I think it would be interesting to add the role interoperability plays in the discussion. Reading about shared sequencer solutions like Espresso and Astria, or watching the OP Stack approach, apparently having a shared sequencer can enable interoperability between chains. I’m super intrigued by how public/private state would work in such cases.
This also defines if Aztec-based chains would be more of a sister chain that shares the sequencer and L1 contracts or an L3 that uses Aztec as a settlement layer.
I would like to suggest adding an increased notion of censorship resistance to any leader-based protocols for sequencers, by utilising some of the directions proposed wrt fair ordering proposed in modified versions of Themis (and later on, in Multiplicity). This presumes some form of leader-based consensus mechanism between sequencers in the network (which should hopefully not be too resource heavy).
We want to enable a form of coarse-grained ordering and then utilise fine-grained auction mechanisms (potentially driven by MEV projections - this is a fine discussion) in order to reduce a single proposer’s monopoly on txn inclusion and drive better time-scales for eventual inclusion (hopefully linked to network latency and also in the process, avoid some of the complexities associated with Themis). The core idea, proposed in Duality’s Multiplicity blog post, relies on a modification to any leader-based consensus protocol for sequencers - and allow the leader to collect all orders from consensus nodes and subject them to a fair aggregation protocol (and a proof of correctness): this could be the leader choosing to include a certain number of txn bundles from sequencer signed bundles - and other nodes determining the validity of the leader’s construction and choosing to accept/reject accordingly. The number mentioned previously, could be stake-weighted, or more interestingly, linked to sequencer reputation or uptime (and maybe relying on Noir). The idea for the latter is essentially a proof of uptime/sequencer performance, which could be linked as a VDF taking the beacon chain state + number of bundles produced till date as input - credits to the Obol team as well as the delay tower proposal by the 0L team).
This might be a nice fit for an ecosystem with a small number of sequencers and also help with establishing a base towards including contributions from a larger pool of sequencers in a stake-independent dimension.
The last point I would like to highlight (even as part of the inclusion criteria) is getting feedback from the Aztec team and the broader community as it relates to sequencer-specific behaviour (on the network propagation/compute piece) - including other forms of ‘witnesses’ (via network telemetry and some efforts on the proof of bandwidth gadgets) in order to facilitate proper stakeholder behaviour if un-incentivized/not on the happy path for L2 epochs.

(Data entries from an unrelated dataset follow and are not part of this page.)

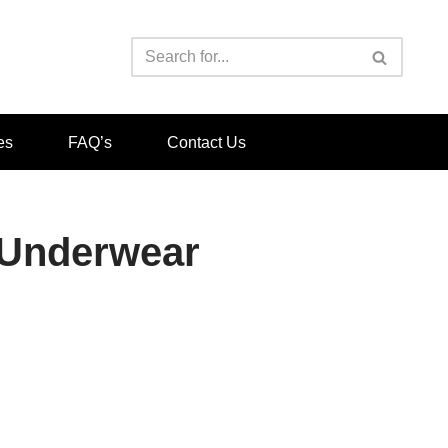
es
FAQ’s
Contact Us
a Underwear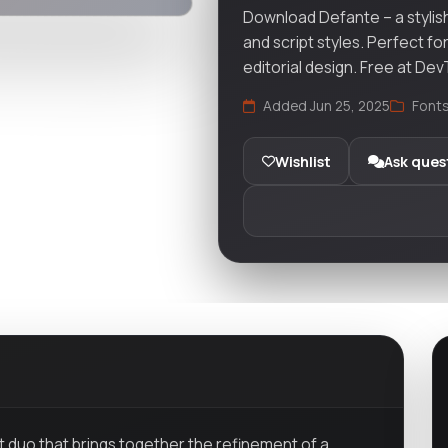
Download Defante – a stylish
and script styles. Perfect fo
editorial design. Free at De
Added Jun 25, 2025
Font
Wishlist
Ask ques
nt duo that brings together the refinement of a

Hello all, to our knowledge everyone currently working on a proposal has posted… So we are doing a final call for proposals! Please respond to this comment within the next 48 hours if you’re currently working on something that has not yet been published on this forum. Otherwise the submission window will close. Discussions, feedback, etc., are all still highly valuable and very much appreciated.
Following up here to confirm that the submission deadline has closed Thanks so much for to those who’ve submitted proposals. Note that there’s still plenty of debate, feedback, and discussion to be had
I’m excited to share that this week we announced the decision to continuing to iterate on and improve fernet, versus b52 the other finalist candidate which was previously announced on July 13th.